**PROBLEM**.
For the entries that follow, retype exactly the lines from the one containing "Die Revolution der" to the one containing "Sportamore ökade sin", inclusive, and only those. Images stay out of the copy.

**DATASET EXTRACT**.
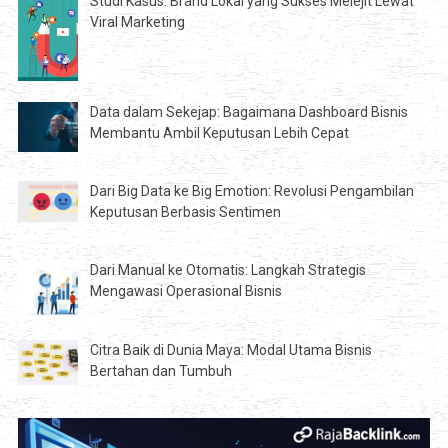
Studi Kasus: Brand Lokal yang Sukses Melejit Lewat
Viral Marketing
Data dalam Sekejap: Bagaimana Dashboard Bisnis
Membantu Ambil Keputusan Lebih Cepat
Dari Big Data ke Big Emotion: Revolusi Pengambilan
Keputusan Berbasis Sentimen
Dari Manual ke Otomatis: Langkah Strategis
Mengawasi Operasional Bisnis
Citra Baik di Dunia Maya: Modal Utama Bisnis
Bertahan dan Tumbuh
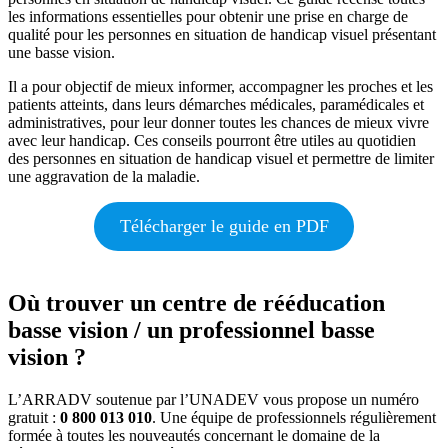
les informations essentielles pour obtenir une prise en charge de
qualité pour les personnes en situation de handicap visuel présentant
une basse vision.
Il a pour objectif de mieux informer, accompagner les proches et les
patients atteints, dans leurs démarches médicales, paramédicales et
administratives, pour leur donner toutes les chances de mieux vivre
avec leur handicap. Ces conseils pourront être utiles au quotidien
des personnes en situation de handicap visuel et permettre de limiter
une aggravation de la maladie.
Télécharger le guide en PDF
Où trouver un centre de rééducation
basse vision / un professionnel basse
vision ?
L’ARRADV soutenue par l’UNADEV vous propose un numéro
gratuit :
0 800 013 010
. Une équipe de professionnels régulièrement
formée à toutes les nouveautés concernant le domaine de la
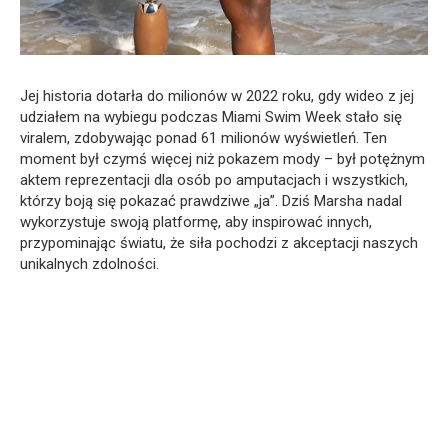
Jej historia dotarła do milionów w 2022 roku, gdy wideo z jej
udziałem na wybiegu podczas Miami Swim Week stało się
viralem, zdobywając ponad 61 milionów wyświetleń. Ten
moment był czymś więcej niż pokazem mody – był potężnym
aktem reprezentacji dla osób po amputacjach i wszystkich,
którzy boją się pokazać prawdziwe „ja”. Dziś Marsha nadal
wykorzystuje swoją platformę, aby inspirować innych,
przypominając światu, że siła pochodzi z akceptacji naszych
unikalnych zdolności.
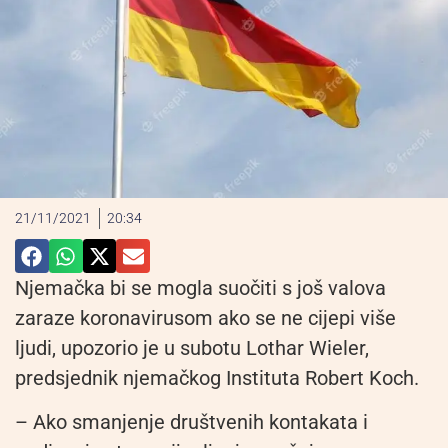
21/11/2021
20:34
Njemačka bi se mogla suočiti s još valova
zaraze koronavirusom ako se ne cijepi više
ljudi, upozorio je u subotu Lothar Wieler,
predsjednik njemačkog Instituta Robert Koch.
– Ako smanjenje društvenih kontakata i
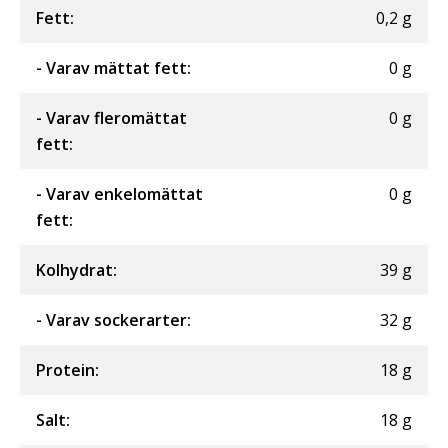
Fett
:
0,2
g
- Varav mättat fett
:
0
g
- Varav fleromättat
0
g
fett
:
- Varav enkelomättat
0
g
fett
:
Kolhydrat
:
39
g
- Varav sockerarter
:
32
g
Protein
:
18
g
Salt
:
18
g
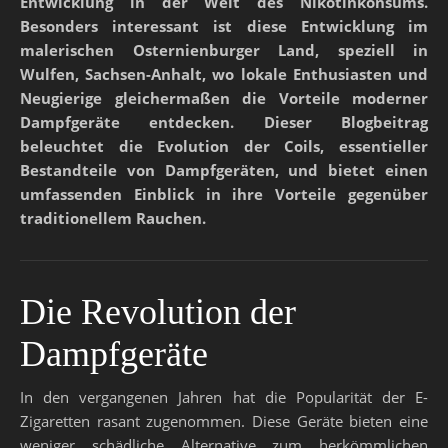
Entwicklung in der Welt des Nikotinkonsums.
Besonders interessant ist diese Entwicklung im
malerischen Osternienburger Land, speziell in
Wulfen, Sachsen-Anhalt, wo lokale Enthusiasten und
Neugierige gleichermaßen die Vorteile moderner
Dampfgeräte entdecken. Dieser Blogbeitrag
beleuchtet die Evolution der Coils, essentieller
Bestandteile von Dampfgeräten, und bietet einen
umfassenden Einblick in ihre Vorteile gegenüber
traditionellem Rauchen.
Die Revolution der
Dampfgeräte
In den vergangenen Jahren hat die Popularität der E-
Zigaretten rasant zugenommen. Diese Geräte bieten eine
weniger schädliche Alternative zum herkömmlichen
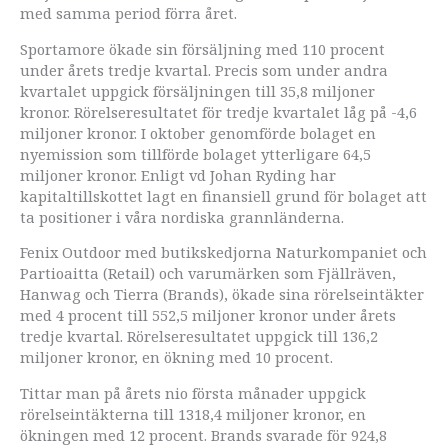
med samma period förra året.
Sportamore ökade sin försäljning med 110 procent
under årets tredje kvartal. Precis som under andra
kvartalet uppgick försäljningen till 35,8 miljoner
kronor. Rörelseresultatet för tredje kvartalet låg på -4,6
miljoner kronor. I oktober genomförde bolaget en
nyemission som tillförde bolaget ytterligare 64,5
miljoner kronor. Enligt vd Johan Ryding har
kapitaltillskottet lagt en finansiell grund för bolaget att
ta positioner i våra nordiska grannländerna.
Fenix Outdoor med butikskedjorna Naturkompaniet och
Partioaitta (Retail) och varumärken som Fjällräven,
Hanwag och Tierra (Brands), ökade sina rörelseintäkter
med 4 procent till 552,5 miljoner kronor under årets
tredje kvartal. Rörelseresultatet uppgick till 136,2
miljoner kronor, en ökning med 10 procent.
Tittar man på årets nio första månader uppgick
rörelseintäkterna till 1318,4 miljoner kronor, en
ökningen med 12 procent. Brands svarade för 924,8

**ANSWER FOR THE TASK**.
Die Revolution der
Dampfgeräte
In den vergangenen Jahren hat die Popularität der E-
Zigaretten rasant zugenommen. Diese Geräte bieten eine
weniger schädliche Alternative zum herkömmlichen
med samma period förra året.
Sportamore ökade sin försäljning med 110 procent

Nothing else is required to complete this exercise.